**EXERCISE AIM:**
Locate every line below that contains the word "Randy" and copy it.

**EXCERPTED DATA:**
☆ ☆ ☆

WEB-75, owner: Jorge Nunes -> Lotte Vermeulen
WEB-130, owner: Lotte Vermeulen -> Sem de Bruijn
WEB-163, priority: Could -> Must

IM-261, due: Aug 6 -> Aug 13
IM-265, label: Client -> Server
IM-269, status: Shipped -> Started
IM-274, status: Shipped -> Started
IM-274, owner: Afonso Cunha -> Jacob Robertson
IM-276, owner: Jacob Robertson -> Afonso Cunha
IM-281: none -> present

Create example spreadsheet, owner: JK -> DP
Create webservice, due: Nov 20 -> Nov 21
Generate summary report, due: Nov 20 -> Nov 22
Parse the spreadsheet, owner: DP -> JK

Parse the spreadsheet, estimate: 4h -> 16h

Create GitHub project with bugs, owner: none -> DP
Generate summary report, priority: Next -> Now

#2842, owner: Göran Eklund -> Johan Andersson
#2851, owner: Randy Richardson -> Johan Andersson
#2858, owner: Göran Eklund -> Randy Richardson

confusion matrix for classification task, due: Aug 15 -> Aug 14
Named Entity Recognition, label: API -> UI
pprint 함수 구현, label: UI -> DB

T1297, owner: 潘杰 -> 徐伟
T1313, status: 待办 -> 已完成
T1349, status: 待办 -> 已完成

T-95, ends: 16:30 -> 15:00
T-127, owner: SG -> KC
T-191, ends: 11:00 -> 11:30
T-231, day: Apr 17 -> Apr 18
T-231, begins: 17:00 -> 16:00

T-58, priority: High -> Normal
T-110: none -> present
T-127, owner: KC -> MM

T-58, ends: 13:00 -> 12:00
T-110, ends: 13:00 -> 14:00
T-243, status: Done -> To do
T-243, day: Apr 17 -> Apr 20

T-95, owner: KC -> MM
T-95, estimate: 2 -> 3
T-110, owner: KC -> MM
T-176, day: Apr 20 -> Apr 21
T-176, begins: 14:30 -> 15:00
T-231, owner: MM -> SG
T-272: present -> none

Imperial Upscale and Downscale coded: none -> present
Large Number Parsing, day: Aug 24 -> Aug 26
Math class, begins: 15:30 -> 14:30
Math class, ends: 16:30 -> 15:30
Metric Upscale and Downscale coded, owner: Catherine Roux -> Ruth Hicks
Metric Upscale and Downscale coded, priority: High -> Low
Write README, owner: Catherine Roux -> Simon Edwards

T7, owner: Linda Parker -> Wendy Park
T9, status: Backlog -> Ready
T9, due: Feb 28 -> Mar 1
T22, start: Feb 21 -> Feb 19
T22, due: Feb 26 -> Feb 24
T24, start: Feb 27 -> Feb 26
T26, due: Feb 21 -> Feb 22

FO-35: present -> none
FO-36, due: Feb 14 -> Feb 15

☆ ☆ ☆

**RESPONSE AREA:**
#2851, owner: Randy Richardson -> Johan Andersson
#2858, owner: Göran Eklund -> Randy Richardson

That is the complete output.